## Study material
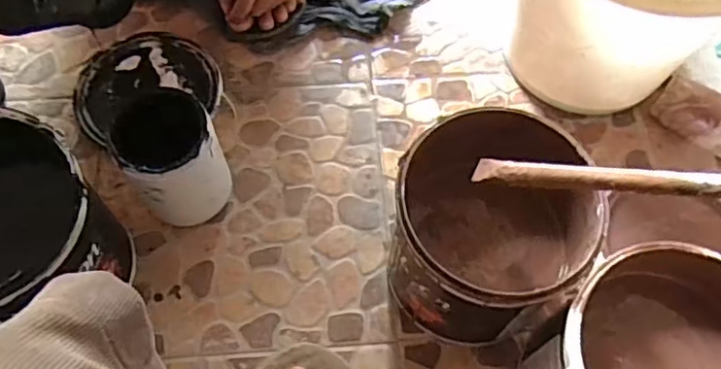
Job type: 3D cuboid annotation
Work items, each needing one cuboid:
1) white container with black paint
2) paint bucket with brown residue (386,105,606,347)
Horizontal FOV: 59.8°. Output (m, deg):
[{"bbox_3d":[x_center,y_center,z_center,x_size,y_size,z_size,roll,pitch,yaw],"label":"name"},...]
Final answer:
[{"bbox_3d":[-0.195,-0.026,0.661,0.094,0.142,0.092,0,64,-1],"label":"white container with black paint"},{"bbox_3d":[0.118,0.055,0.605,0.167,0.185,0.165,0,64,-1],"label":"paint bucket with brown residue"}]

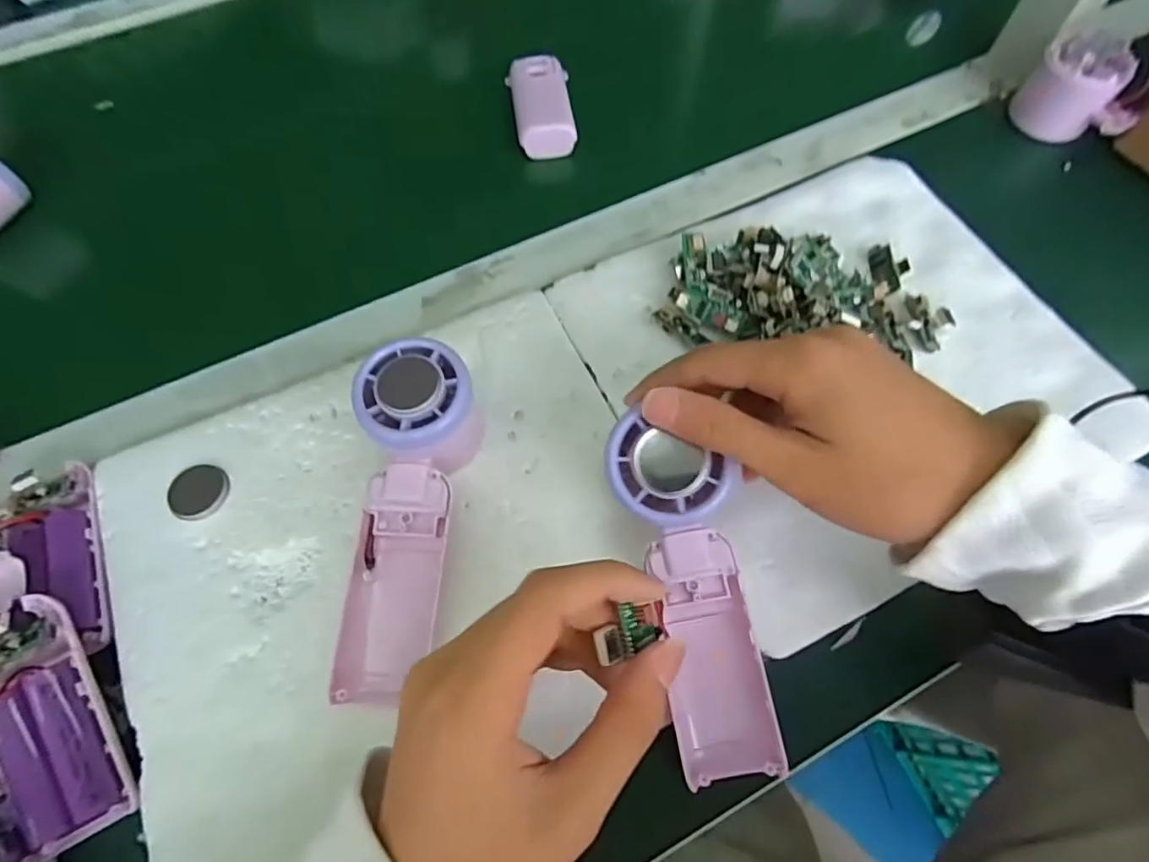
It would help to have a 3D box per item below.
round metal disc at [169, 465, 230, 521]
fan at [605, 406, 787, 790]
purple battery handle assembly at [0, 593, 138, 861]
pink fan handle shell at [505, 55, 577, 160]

## Exercise goal
Retype the lines exactly as they appear, beginning with the line that contains "2) paint bucket" and ending with the final line of the entries, and omit the pictures.

## Answer for the task
2) paint bucket with brown residue (386,105,606,347)
Horizontal FOV: 59.8°. Output (m, deg):
[{"bbox_3d":[x_center,y_center,z_center,x_size,y_size,z_size,roll,pitch,yaw],"label":"name"},...]
Final answer:
[{"bbox_3d":[-0.195,-0.026,0.661,0.094,0.142,0.092,0,64,-1],"label":"white container with black paint"},{"bbox_3d":[0.118,0.055,0.605,0.167,0.185,0.165,0,64,-1],"label":"paint bucket with brown residue"}]

It would help to have a 3D box per item below.
round metal disc at [169, 465, 230, 521]
fan at [605, 406, 787, 790]
purple battery handle assembly at [0, 593, 138, 861]
pink fan handle shell at [505, 55, 577, 160]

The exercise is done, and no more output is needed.